Bei KiTa-Viren handelt es sich nicht um einen besonders aggressiven Virenstamm, der mit starken Medikamenten behandelt werden muss. Meist sind es harmlose virale Infekte, die mit Fieber oder Unwohlsein einhergehen. Eine Behandlung mit Antibiotikum ist daher unnötig. Wichtig ist nur – egal ob beim Kind oder beim Erwachsenen –, dass ausreichend Flüssigkeit zu sich genommen wird und man erst wieder arbeiten oder in die KiTa geht, sobald die Erkrankung ausgestanden bzw. das Kind mindestens 24 Stunden fieberfrei ist. Bis dahin heißt es, ausruhen und den Infekt auskurieren. Für alle anderen Familienmitglieder, die sich bis dahin noch nicht angesteckt haben, gilt sich gründlich die Hände zu waschen! Denn Handkontakt ist die häufigste Übertragungsquelle bei Erkältungen. Krankheitskeime können leicht weiter in den Organismus vordringen, wenn sie zuvor an den Händen waren. Dies geschieht vor allem durch das anschließende Berühren von Mund, Nase oder Augen. Wer sich vor einer Erkältung schützen will, sollte sich mehrmals täglich die Hände gründlich mit Seife waschen (Fingerzwischenräume nicht vergessen). Extra-Tipp: Singen Sie dabei zweimal (leise) „Happy Birthday to you!“ – so lange (etwa 30 Sek.) dauert eine wirksame Handhygiene.

 

Kapland-Pelargonie

Die Wurzel der Kapland-Pelargonie enthält besonders wertvolle Inhaltsstoffe, sogenannte Polyphenole, deren Extrakt die Vermehrung von Viren hemmt Foto:  emer1940

Erkältet? Die Naturapotheke kann helfen

Wenn es zu einer Erkrankung gekommen ist, wie lindern wir Bronchitis, Schnupfen & Co. effektiv? Dieser Frage sind Wissenschaftler jetzt nachgegangen, und sie stießen im Rahmen ihrer Forschungen auf die in Südafrika beheimatete Kapland-Pelargonie (Geranienart Pelargonium sidoides). Untersuchungen im Labor zeigten, dass ihre Wurzel besonders wertvolle Inhaltsstoffe enthält, sogenannte Polyphenole, und deren Extrakt die Vermehrung von Viren hemmt. Sogar das Eindringen von Bakterien in Zellen wird erschwert. Im Falle einer Infektion bringen die Pflanzenstoffe auch noch spezielle Zellen des Immunsystems in Höchstform. Darüber hinaus wurden zusätzliche Wirkmechanismen aufgedeckt. So verflüssigt der Extrakt der Kapland-Pelargonie zudem zähflüssigen Schleim, wodurch dieser leichter abgehustet werden kann.

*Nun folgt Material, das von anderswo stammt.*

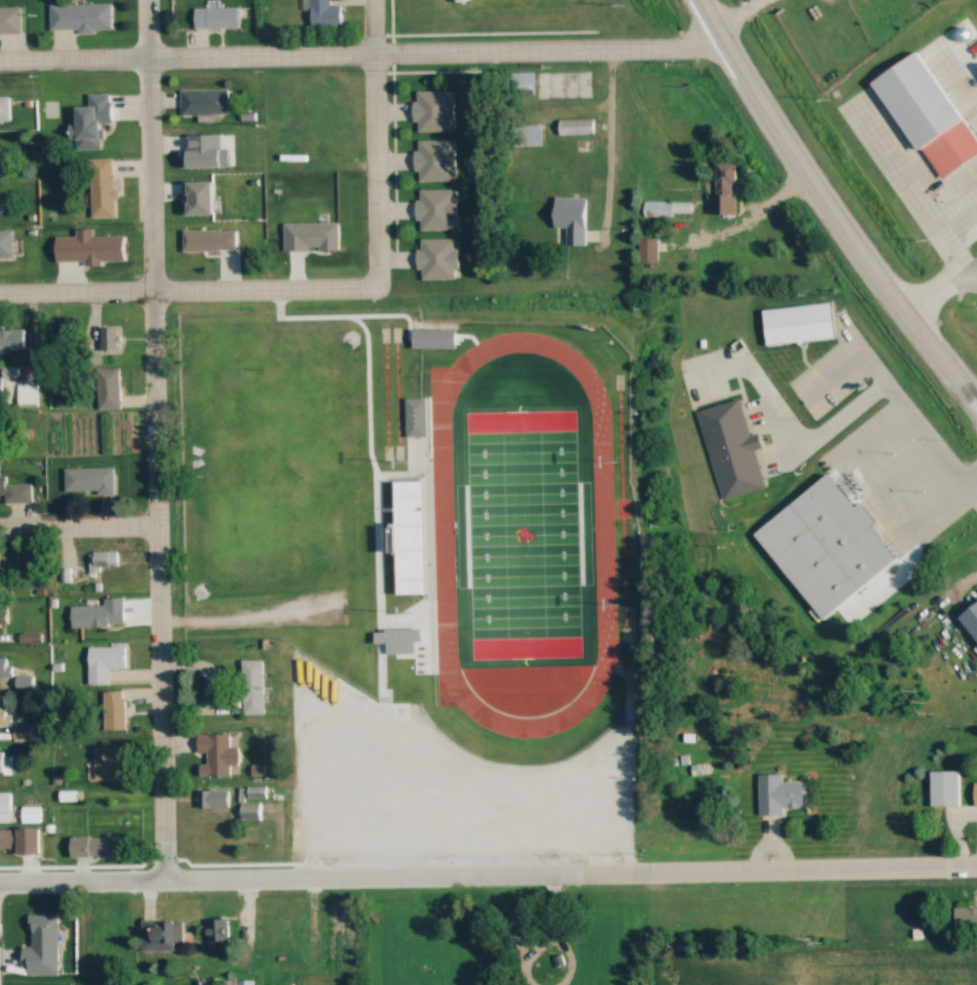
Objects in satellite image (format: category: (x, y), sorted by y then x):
road: (734, 13)
building: (324, 14)
building: (81, 18)
building: (216, 18)
building: (3, 19)
road: (435, 51)
road: (75, 58)
building: (522, 83)
building: (564, 85)
building: (205, 103)
road: (567, 106)
building: (4, 110)
building: (434, 111)
building: (911, 115)
building: (93, 122)
building: (576, 127)
building: (529, 136)
road: (375, 143)
road: (610, 143)
building: (205, 151)
building: (322, 153)
building: (435, 161)
building: (5, 169)
road: (912, 187)
building: (103, 188)
building: (725, 188)
building: (13, 190)
road: (774, 194)
building: (667, 208)
building: (437, 209)
road: (826, 209)
building: (571, 219)
building: (209, 241)
building: (6, 244)
building: (648, 249)
building: (438, 259)
road: (939, 289)
road: (77, 294)
road: (265, 295)
building: (799, 324)
building: (11, 339)
building: (110, 339)
building: (4, 389)
building: (109, 389)
road: (888, 391)
building: (27, 394)
building: (416, 417)
road: (784, 425)
road: (157, 440)
building: (731, 450)
building: (420, 470)
road: (901, 475)
building: (89, 480)
building: (18, 492)
road: (877, 510)
track: (598, 525)
road: (79, 526)
park: (523, 532)
building: (826, 545)
building: (97, 615)
road: (282, 615)
building: (298, 649)
building: (105, 662)
building: (4, 668)
building: (24, 682)
building: (252, 687)
power tower: (924, 701)
building: (4, 709)
building: (115, 709)
road: (220, 717)
building: (218, 752)
building: (2, 762)
building: (111, 763)
building: (699, 769)
building: (945, 787)
building: (256, 792)
building: (778, 794)
building: (975, 794)
building: (213, 798)
building: (5, 807)
building: (250, 811)
building: (30, 814)
building: (314, 826)
building: (611, 829)
building: (21, 840)
building: (98, 847)
road: (570, 873)
road: (82, 881)
building: (965, 916)
building: (519, 922)
building: (337, 923)
building: (217, 931)
building: (161, 935)
power tower: (816, 940)
building: (42, 947)
building: (236, 982)

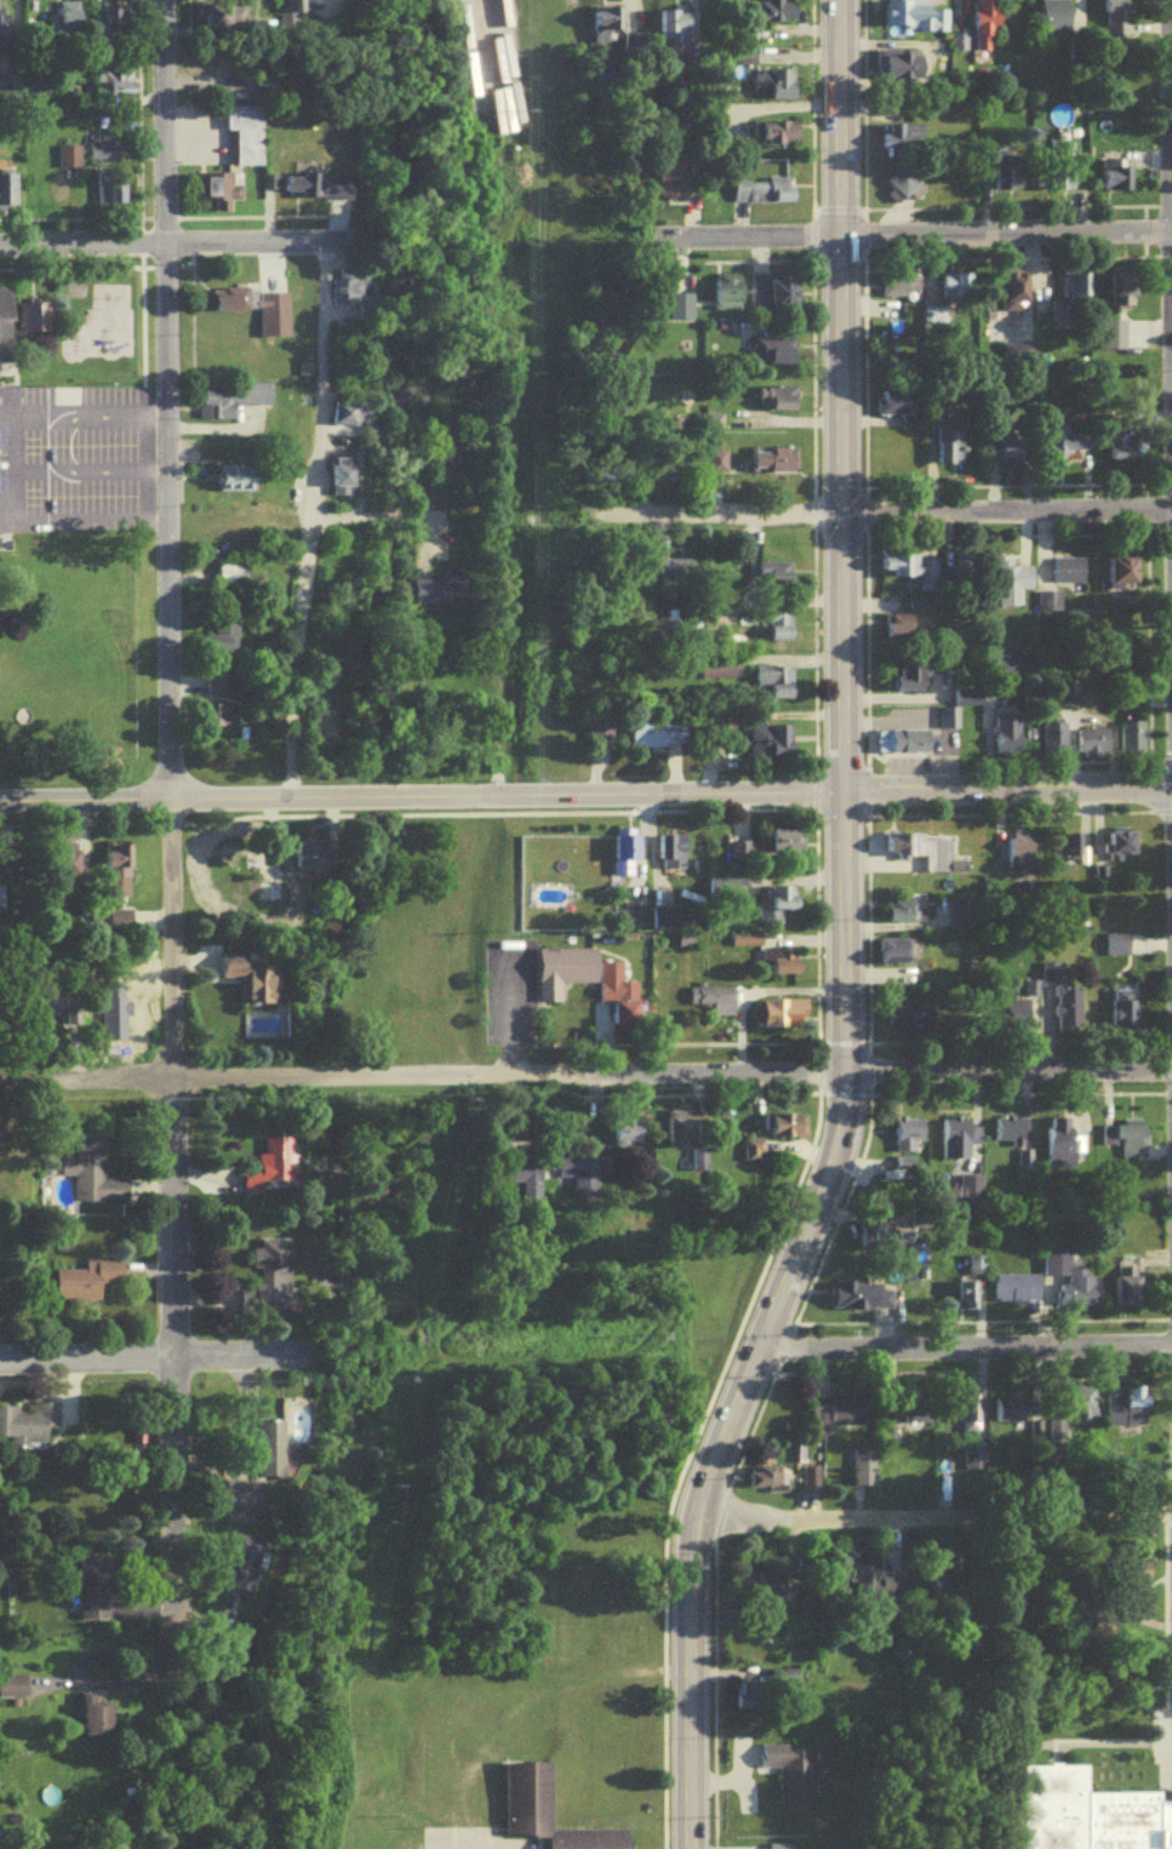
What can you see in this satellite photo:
building: (780, 15)
building: (293, 19)
building: (914, 20)
building: (1116, 21)
building: (1057, 22)
building: (224, 23)
building: (121, 25)
building: (987, 28)
building: (606, 29)
building: (675, 31)
building: (4, 36)
building: (960, 48)
building: (902, 70)
building: (774, 88)
building: (115, 91)
building: (9, 94)
road: (1170, 116)
building: (777, 137)
building: (248, 139)
building: (907, 143)
building: (99, 154)
building: (69, 160)
building: (1009, 172)
building: (671, 180)
building: (1116, 181)
building: (905, 188)
building: (318, 190)
building: (110, 195)
building: (220, 195)
building: (763, 195)
building: (6, 196)
road: (911, 236)
road: (153, 246)
building: (304, 288)
building: (902, 291)
building: (1076, 291)
building: (1125, 294)
building: (963, 295)
building: (346, 296)
building: (1015, 297)
building: (778, 298)
building: (728, 299)
building: (232, 308)
building: (680, 312)
building: (37, 322)
building: (1136, 331)
building: (5, 332)
building: (775, 357)
building: (785, 404)
building: (232, 405)
building: (897, 409)
road: (103, 414)
building: (353, 420)
building: (1078, 444)
road: (10, 445)
building: (1125, 451)
building: (951, 454)
building: (1014, 455)
building: (775, 466)
road: (103, 473)
building: (240, 484)
building: (346, 486)
road: (9, 493)
road: (361, 512)
road: (417, 512)
road: (82, 514)
road: (886, 517)
road: (313, 524)
road: (432, 526)
road: (838, 533)
building: (909, 570)
building: (1011, 572)
building: (679, 576)
building: (1069, 577)
building: (233, 578)
building: (1125, 579)
building: (778, 580)
building: (439, 596)
building: (1050, 607)
building: (778, 627)
building: (900, 630)
building: (224, 643)
building: (1004, 669)
building: (718, 672)
building: (914, 683)
building: (776, 689)
building: (216, 693)
building: (968, 704)
building: (225, 720)
building: (656, 738)
building: (1008, 741)
building: (1135, 742)
building: (1056, 746)
building: (773, 747)
building: (905, 747)
building: (1095, 749)
road: (585, 799)
road: (167, 800)
building: (789, 846)
building: (1069, 855)
building: (927, 857)
building: (675, 858)
building: (628, 859)
building: (304, 861)
building: (68, 870)
building: (0, 871)
building: (117, 871)
building: (0, 902)
building: (779, 908)
building: (907, 915)
building: (636, 918)
building: (1118, 950)
building: (897, 956)
building: (782, 967)
building: (1049, 979)
building: (252, 985)
building: (589, 987)
building: (715, 1005)
building: (61, 1013)
building: (1125, 1013)
building: (1068, 1014)
building: (783, 1019)
building: (1015, 1020)
building: (911, 1021)
road: (1007, 1068)
road: (506, 1072)
road: (84, 1079)
building: (790, 1133)
building: (629, 1134)
building: (683, 1134)
building: (1010, 1136)
building: (910, 1142)
building: (960, 1144)
building: (1129, 1145)
building: (1062, 1155)
building: (755, 1157)
building: (277, 1166)
building: (700, 1166)
building: (580, 1179)
building: (93, 1182)
building: (527, 1185)
building: (869, 1246)
building: (270, 1285)
building: (88, 1286)
building: (1072, 1286)
building: (1128, 1287)
building: (1017, 1295)
building: (967, 1300)
building: (862, 1302)
road: (775, 1312)
road: (965, 1351)
road: (169, 1358)
building: (1085, 1411)
building: (1128, 1413)
building: (1009, 1415)
building: (841, 1416)
building: (918, 1418)
building: (29, 1430)
building: (1057, 1431)
building: (974, 1465)
building: (866, 1474)
building: (259, 1475)
building: (766, 1484)
building: (812, 1484)
road: (933, 1522)
building: (240, 1570)
building: (871, 1581)
building: (762, 1588)
building: (92, 1601)
road: (1161, 1643)
road: (131, 1679)
building: (13, 1693)
road: (692, 1701)
parking lot: (1168, 1722)
building: (96, 1725)
road: (1049, 1755)
building: (794, 1775)
building: (1085, 1811)
building: (544, 1814)
road: (441, 1841)
building: (2, 1842)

Zusätzlich steigert er die Aktivität der sogenannten Flimmerhärchen. So wird der Abtransport des Schleims aus den Atemwegen stimuliert. Das wiederum vermindert den Nährboden für zusätzliche bakterielle Infektionen.

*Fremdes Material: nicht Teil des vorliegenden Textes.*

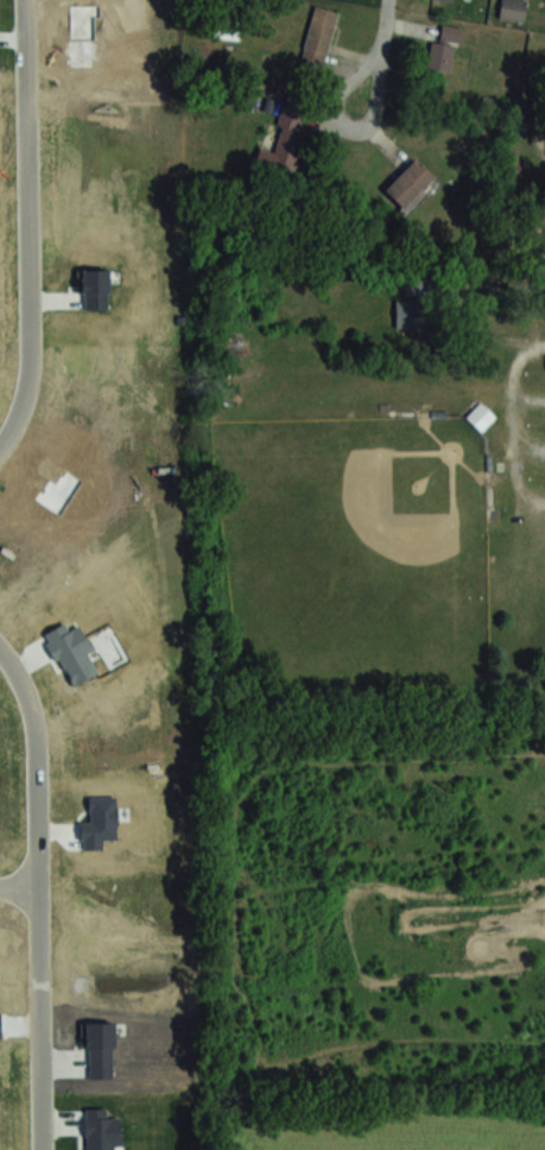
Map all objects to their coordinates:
building: (513, 9)
building: (318, 37)
building: (443, 47)
road: (382, 57)
building: (285, 141)
building: (409, 183)
road: (34, 230)
road: (524, 283)
building: (414, 314)
building: (481, 416)
park: (372, 530)
park: (355, 550)
road: (20, 883)
road: (41, 889)

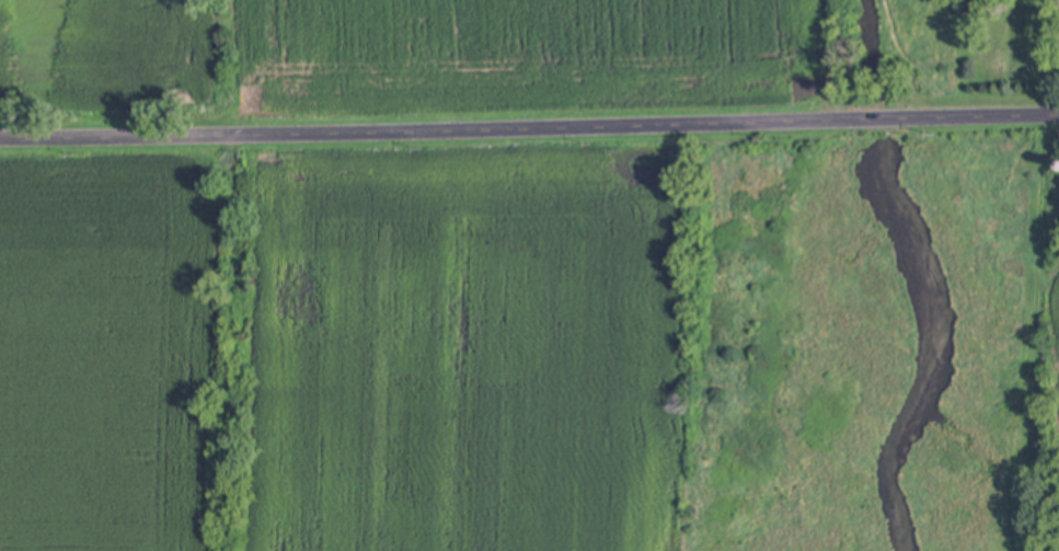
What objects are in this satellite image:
road: (975, 117)
road: (881, 118)
road: (435, 124)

Die Erkrankung heilt deutlich schneller ab

Umfangreiche Studien mit insgesamt über 10.000 Patienten (darunter über 4.000 Kinder und Jugendliche) zeigten, welchen Nutzen Patienten von speziellen phytotherapeutischen Arzneimitteln mit dem Extrakt aus der Wurzel der Kapland-Pelargonie haben. Menschen mit einer akuten Bronchitis ging es nach der Einnahme schneller besser. Sie waren im Schnitt zwei Tage früher wieder gesund (Prüfpräparat: „Umckaloabo®“, rezeptfrei in der Apotheke). Kinder konnten wieder in die Schule und Erwachsene an den Arbeitsplatz zurückkehren. Zudem belastet das Naturmittel weder die Magen-Darm-Flora noch das Herz-Kreislauf-System. Und: Da der Extrakt im Gegensatz zu Antibiotika nicht in den Stoffwechsel der Erreger eingreift, besteht auch keine Gefahr von Resistenzbildung.